Waarom dankbaarheid werkt (ook als je er niet in gelooft)

Plotseling was het er. De ‘dankbaarheids-boekjes’-trend. In alle bladen stonden artikelen over hoe je elke dag drie dingen op moest schrijven waar je dankbaar voor bent en in de boekenwinkel lagen kant-en-klare dagboeken die je kan vullen met je dankbaarheid. Super Amerikaans, vond ik dat overdreven benoemen van iets dat heel normaal was. Ik was heus wel dankbaar genoeg. Bovendien is mijn werkkamer al een soort paddenstoelenkwekerij van notitieboekjes die ik maar half vul. Maar toen ontdekte ik de ‘gratitude app’.

Het was eind 2015, het nieuwe jaar stond voor de deur. Ik downloadde de app (niet gratis trouwens, dus echt wel een bewuste stap) om met frisse moed 2016 in te gaan. Het werkt simpel: je kunt maximaal 6 foto’s uploaden, en er wat bij schrijven. Ook moet je je dag één tot vijf sterren geven.

Missen

De eerste weken was ik fanatiek, zoals altijd met een nieuw notitie- dan wel dagboekje. Het waren ook fijne, rustige weken, rond kerst en oud en nieuw en meer vrije dagen dan ik gedacht had. Het was vijf sterren dat de klok sloeg. Maar in februari kwam de klad er een beetje in. En toen gebeurde er iets wat met een normaal dagboek nog nooit is gebeurd: ik ging het missen. Ik merkte dat ik meer mopperde en betrapte mezelf op doemdenkerige ‘heb ík weer’ gevoelens. Dus begon ik toch weer elke dag iets te posten – soms alleen: ‘Nou vooruit. Fijn dat antibioticum bestaat’ (na de tweede blaasontsteking in drie weken). Het aantal sterren ging langzaam omhoog, en mijn humeur ook.

Dankbaarheid zweverig? Echt niet

Ik zit inmiddels in mijn derde dankbaarheid jaar en vind het allang niet meer zweverig. Ik zie het als mijn eigen, besloten Social Media app. Ik post er foto’s en teksten voor niemand dan mijzelf. Op rotdagen dwing ik mezelf toch iets te plaatsen, desnoods alleen: ‘Het is geen oorlog’, als ik verder écht niets positiefs kan bedenken.

Soms laat ik in de app random mijn dankbaarheidsfoto’s afspelen, als een digitaal fotolijstje. Mijn 13-jarige op de eerste dag dat hij z’n beugel had. Mijn huis, maar dan super opgeruimd (zeldzaam). Mijn 80-jarige tante die mijn keuken staat op te ruimen, omdat ze er altijd voor ons is.

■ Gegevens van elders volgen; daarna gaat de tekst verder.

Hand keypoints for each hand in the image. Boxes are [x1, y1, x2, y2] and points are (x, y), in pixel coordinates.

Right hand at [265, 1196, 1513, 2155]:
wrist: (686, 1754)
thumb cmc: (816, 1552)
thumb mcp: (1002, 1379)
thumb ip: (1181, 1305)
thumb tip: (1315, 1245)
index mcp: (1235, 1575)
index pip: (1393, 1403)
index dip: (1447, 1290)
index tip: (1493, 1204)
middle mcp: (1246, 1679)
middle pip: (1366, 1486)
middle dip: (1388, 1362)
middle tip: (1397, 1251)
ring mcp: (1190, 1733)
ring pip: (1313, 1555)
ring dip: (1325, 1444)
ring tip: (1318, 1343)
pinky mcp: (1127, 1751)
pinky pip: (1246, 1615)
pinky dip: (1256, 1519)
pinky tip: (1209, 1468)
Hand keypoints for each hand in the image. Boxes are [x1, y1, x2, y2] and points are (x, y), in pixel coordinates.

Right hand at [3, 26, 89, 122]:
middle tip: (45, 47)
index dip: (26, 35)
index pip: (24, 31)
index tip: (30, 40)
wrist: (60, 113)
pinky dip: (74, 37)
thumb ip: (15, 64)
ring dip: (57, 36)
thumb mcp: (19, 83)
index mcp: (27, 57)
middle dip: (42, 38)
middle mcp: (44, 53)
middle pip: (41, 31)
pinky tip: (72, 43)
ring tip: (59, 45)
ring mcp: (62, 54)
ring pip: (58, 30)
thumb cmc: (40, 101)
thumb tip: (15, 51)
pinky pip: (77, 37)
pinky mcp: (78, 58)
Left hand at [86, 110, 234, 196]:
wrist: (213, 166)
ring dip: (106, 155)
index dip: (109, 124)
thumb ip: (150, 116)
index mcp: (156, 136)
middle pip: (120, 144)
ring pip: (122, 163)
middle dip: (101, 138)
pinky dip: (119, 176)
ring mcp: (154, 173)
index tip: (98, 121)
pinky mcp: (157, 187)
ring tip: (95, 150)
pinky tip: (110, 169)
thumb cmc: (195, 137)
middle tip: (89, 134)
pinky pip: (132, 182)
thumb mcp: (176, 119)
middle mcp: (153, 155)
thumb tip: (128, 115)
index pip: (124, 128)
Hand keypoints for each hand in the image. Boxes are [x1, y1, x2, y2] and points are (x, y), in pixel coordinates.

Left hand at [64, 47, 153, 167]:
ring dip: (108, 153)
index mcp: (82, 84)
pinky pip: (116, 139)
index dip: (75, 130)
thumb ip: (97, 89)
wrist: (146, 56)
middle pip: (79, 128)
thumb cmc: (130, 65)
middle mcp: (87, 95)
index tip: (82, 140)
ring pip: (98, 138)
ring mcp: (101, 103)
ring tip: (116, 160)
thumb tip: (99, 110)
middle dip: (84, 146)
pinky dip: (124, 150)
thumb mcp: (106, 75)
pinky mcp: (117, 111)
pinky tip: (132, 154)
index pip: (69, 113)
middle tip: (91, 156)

Ties die voorover in z’n rolstoel hangt als hij het ergens niet meer eens is – ik ben blij dat, hoe beperkt hij ook is, zijn ongenoegen op zijn manier kan laten blijken. Mijn voeten, in gympen, in de zon, omdat ik een plotseling vrij uurtje had in de tuin.

Een groter en ouder wordend zwaar gehandicapt kind in huis is best een aanslag op je energie. Het maakt je lontje korter, doet je misschien je situatie vergelijken met anderen en zorgt voor meer stress dan bij een gemiddelde ouder. Dat er elke dag wel iets kleins is om blij van te worden, lost de moeilijkheden in het leven echt niet op, maar maakt de randjes minder rauw. Echt. Probeer het eens.

2024 staat voor de deur en ik blijf mijn dankbaarheidsboekjes vullen. Omdat het kan en omdat het me echt een positiever mens maakt.
Dankbaarheid werkt, probeer het eens.